## GIVEN DATA:
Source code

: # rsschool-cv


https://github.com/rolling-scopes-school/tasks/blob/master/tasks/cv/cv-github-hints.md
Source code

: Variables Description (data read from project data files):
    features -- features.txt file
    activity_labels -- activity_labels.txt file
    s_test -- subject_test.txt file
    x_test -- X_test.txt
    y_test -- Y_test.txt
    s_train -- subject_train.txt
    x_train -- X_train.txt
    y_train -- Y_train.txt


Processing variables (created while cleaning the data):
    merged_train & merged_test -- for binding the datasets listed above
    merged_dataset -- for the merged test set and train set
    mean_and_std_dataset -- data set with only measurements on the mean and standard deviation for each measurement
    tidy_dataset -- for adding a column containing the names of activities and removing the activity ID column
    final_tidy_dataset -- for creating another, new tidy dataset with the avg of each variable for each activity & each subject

## PROMPT:
Retype the lines of the material from the one containing "merged_train & merged_test" through the last line, exactly, and give no other lines.

## EXERCISE SOLUTION:
    merged_train & merged_test -- for binding the datasets listed above
    merged_dataset -- for the merged test set and train set
    mean_and_std_dataset -- data set with only measurements on the mean and standard deviation for each measurement
    tidy_dataset -- for adding a column containing the names of activities and removing the activity ID column
    final_tidy_dataset -- for creating another, new tidy dataset with the avg of each variable for each activity & each subject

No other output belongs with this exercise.